▸ DATASET CONTENT

——

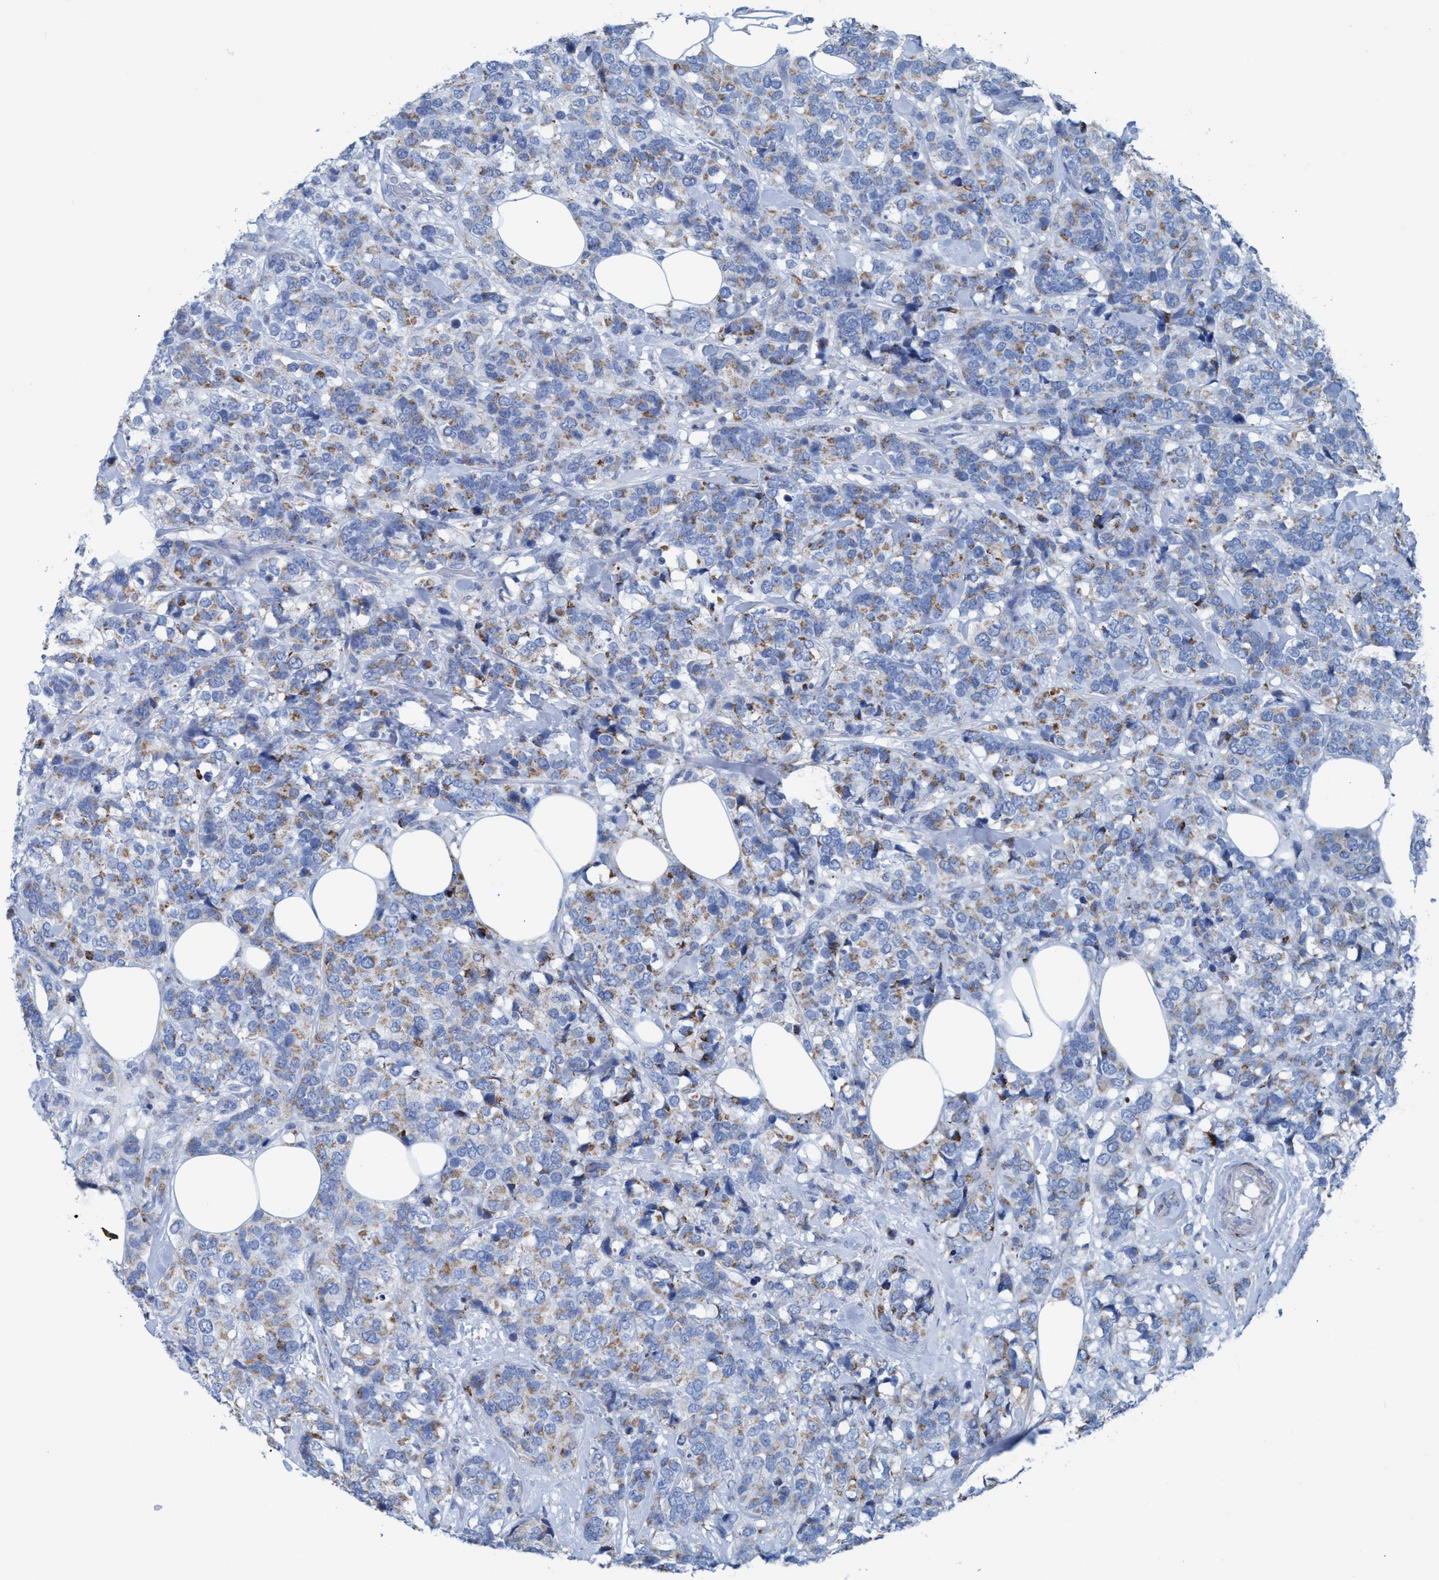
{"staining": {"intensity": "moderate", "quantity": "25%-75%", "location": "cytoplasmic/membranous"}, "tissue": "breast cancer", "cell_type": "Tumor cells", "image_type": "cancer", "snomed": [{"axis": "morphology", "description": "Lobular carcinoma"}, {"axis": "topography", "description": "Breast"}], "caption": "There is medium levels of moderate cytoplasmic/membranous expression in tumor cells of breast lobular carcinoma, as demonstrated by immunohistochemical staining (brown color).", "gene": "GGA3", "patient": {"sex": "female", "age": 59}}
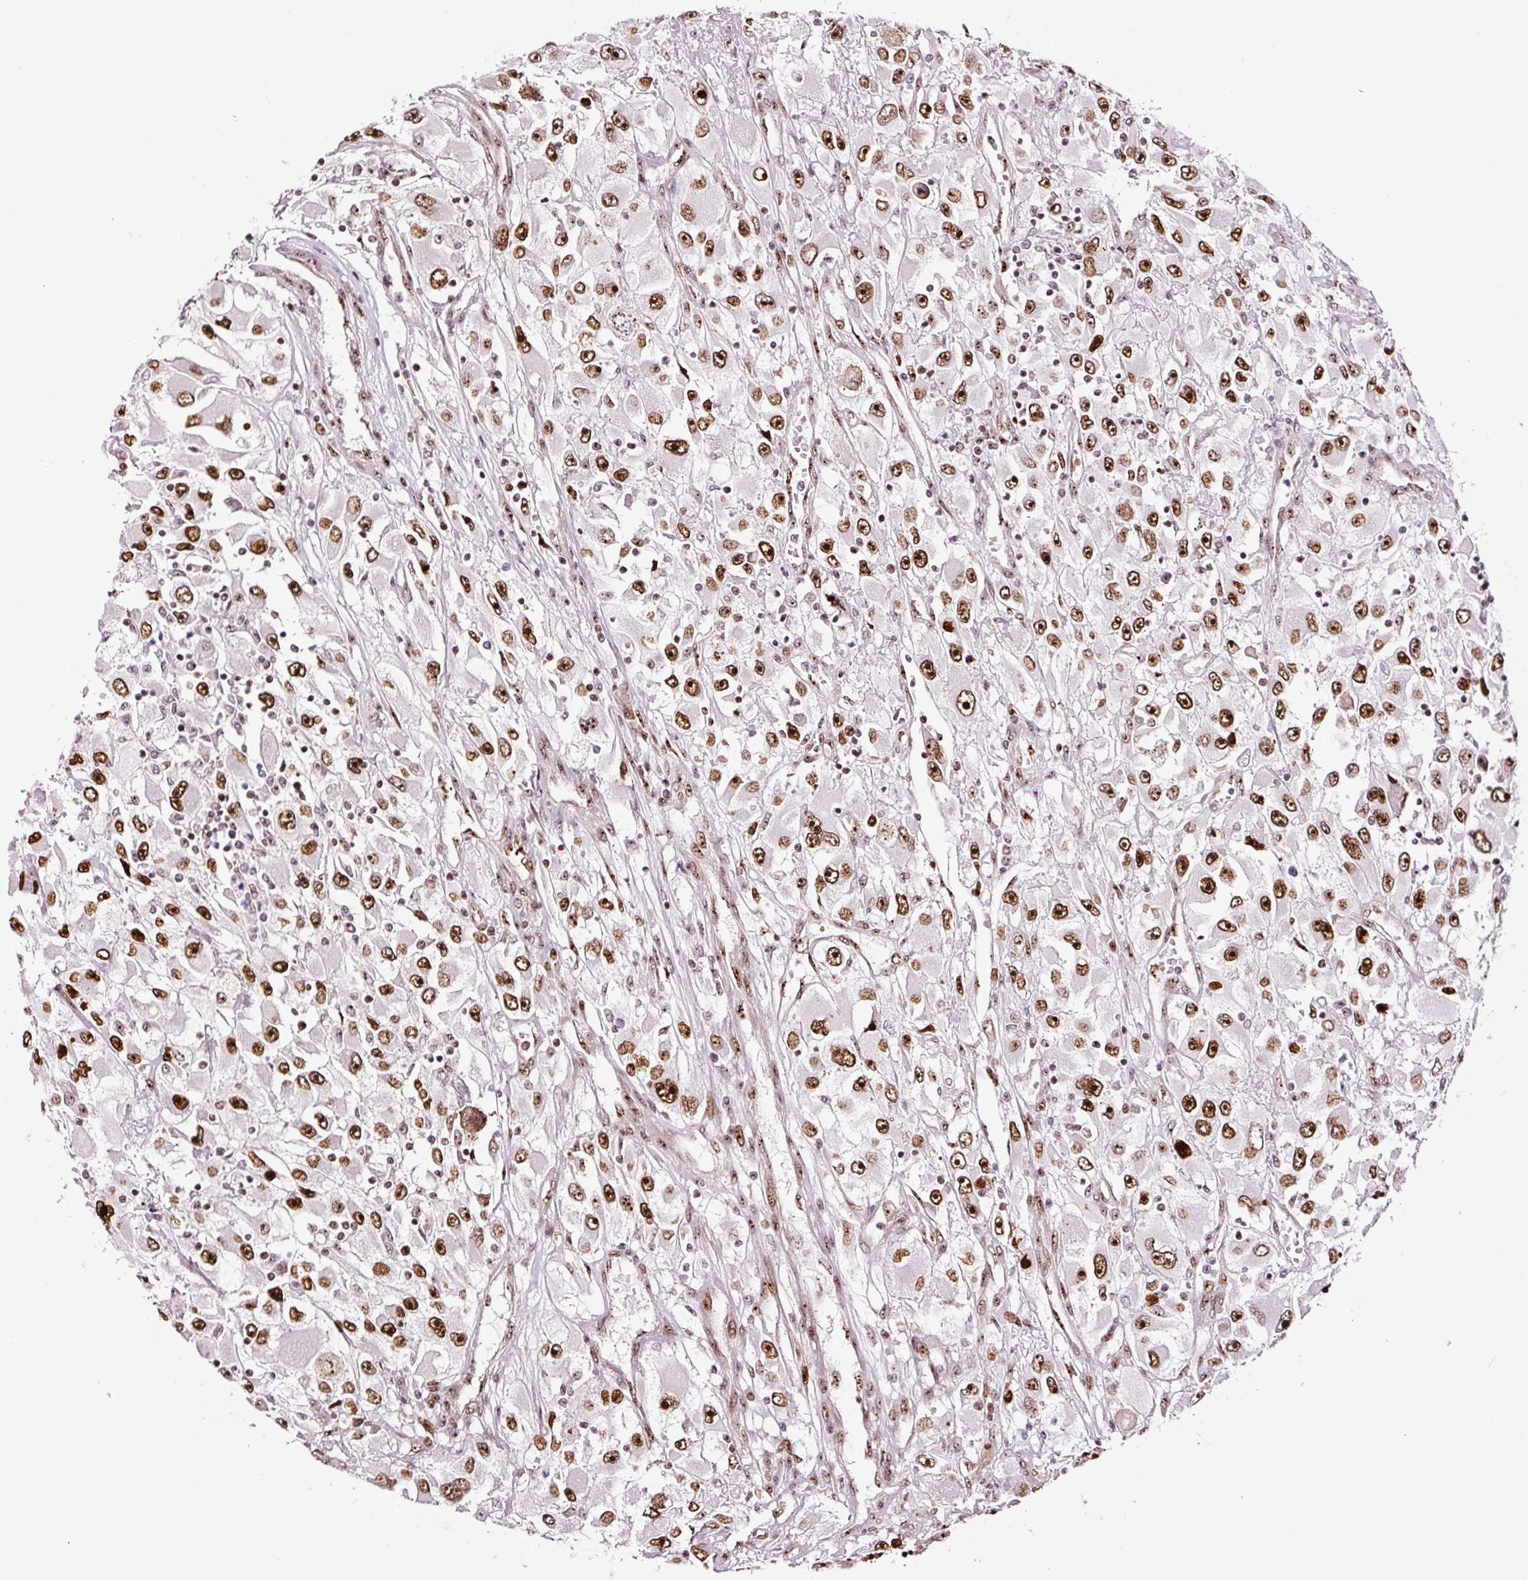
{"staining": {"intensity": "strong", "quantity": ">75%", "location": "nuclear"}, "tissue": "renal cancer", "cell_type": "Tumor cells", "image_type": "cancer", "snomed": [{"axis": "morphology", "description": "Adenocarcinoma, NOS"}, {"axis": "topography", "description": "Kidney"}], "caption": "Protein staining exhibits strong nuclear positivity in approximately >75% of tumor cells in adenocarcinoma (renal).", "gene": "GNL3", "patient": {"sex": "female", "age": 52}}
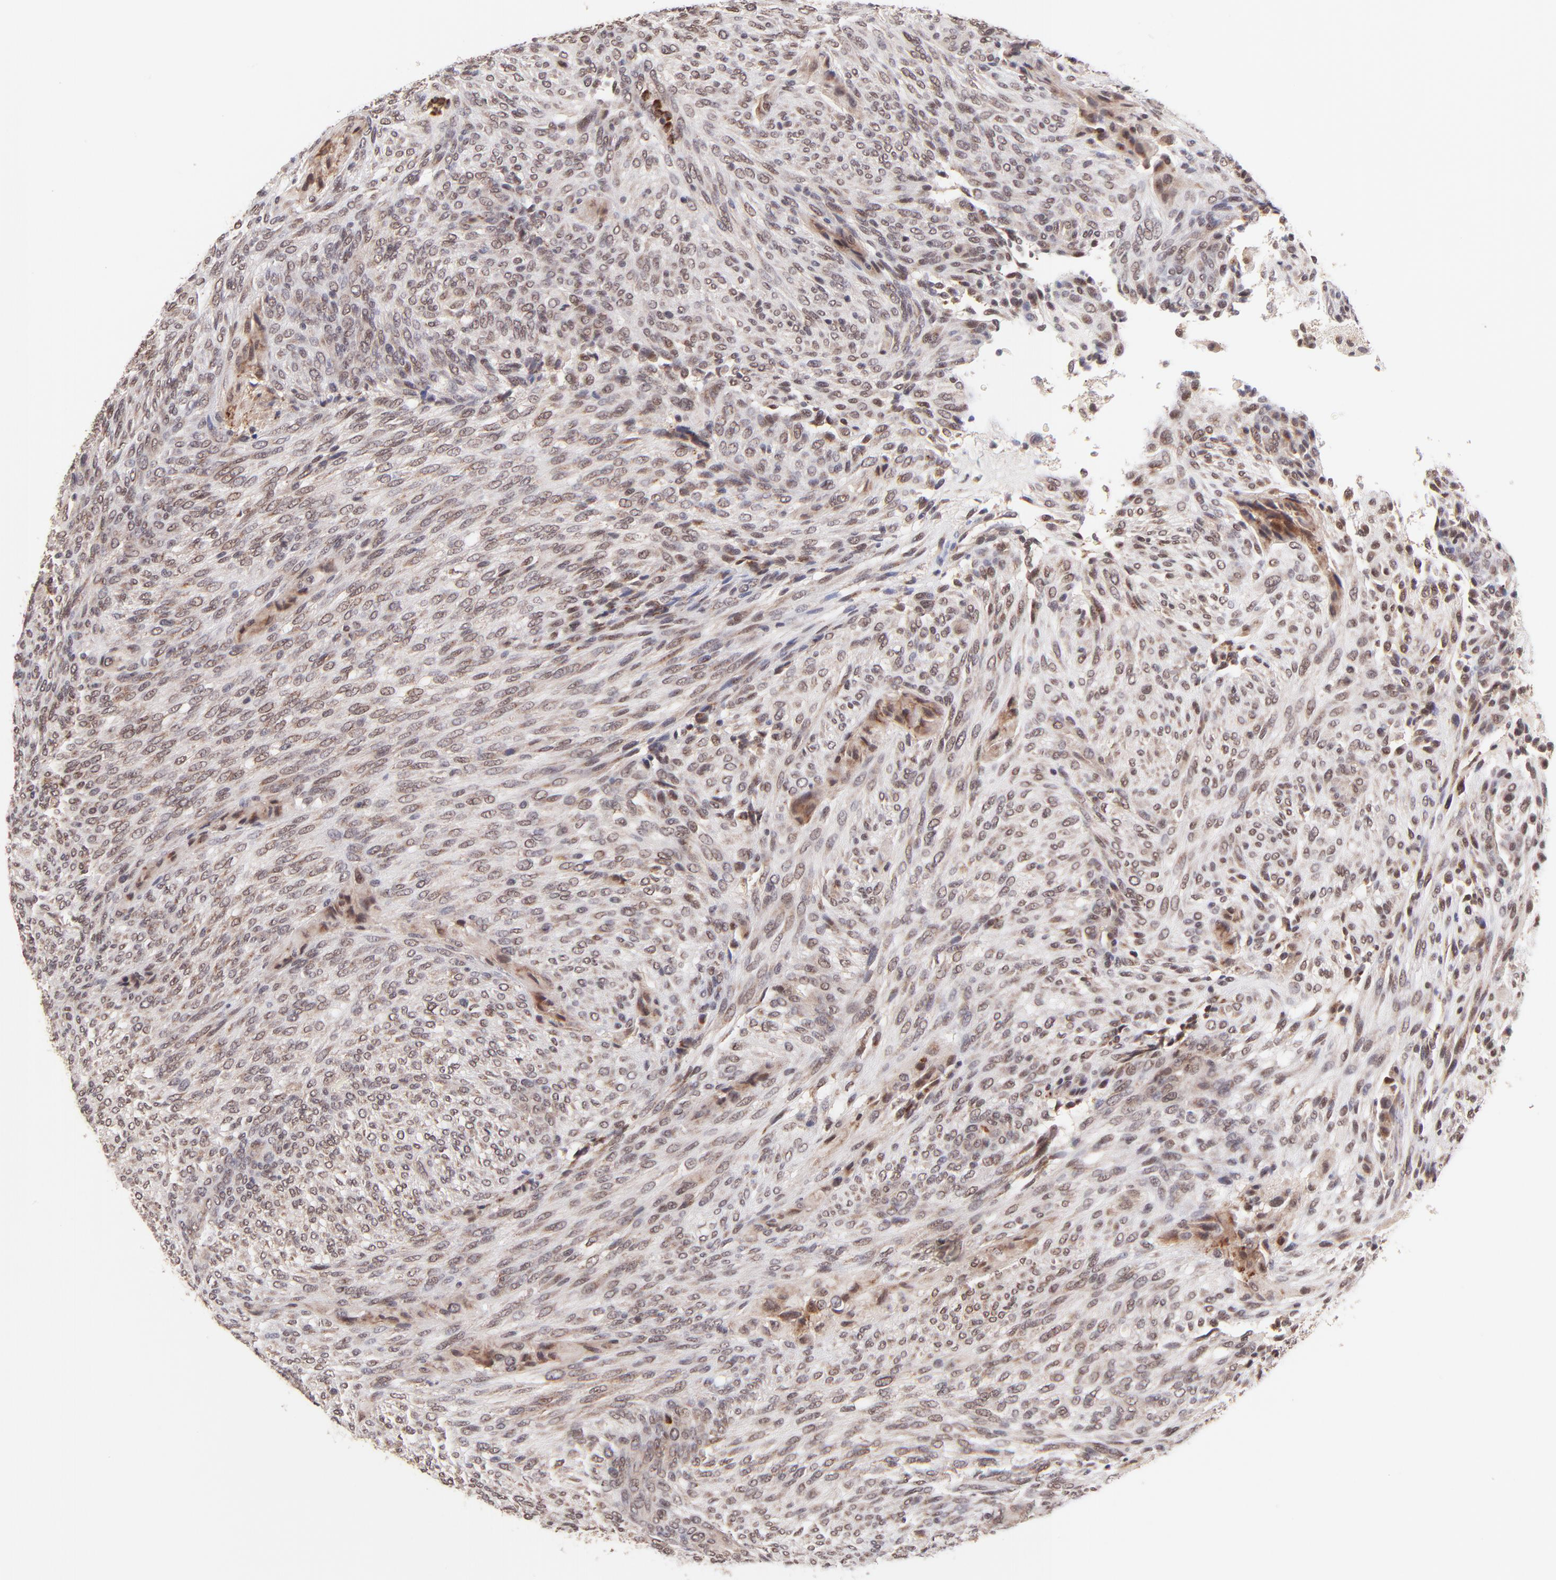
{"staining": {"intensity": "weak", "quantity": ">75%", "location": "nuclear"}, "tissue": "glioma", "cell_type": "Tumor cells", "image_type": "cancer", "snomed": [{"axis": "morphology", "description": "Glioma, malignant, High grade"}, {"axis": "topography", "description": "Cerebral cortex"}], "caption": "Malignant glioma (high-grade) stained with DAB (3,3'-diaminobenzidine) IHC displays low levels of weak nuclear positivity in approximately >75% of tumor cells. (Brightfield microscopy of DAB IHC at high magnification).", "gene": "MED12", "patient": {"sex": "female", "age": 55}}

——

▸ AIM OF THE TASK
Whenever a line of the listing above holds the word "nuclear", copy that line.

▸ ANSWER SECTION
{"staining": {"intensity": "strong", "quantity": ">75%", "location": "nuclear"}, "tissue": "renal cancer", "cell_type": "Tumor cells", "image_type": "cancer", "snomed": [{"axis": "morphology", "description": "Adenocarcinoma, NOS"}, {"axis": "topography", "description": "Kidney"}], "caption": "Protein staining exhibits strong nuclear positivity in approximately >75% of tumor cells in adenocarcinoma (renal).", "gene": "GNL3", "patient": {"sex": "female", "age": 52}}
{"staining": {"intensity": "weak", "quantity": ">75%", "location": "nuclear"}, "tissue": "glioma", "cell_type": "Tumor cells", "image_type": "cancer", "snomed": [{"axis": "morphology", "description": "Glioma, malignant, High grade"}, {"axis": "topography", "description": "Cerebral cortex"}], "caption": "Malignant glioma (high-grade) stained with DAB (3,3'-diaminobenzidine) IHC displays low levels of weak nuclear positivity in approximately >75% of tumor cells. (Brightfield microscopy of DAB IHC at high magnification).", "gene": "MED12", "patient": {"sex": "female", "age": 55}}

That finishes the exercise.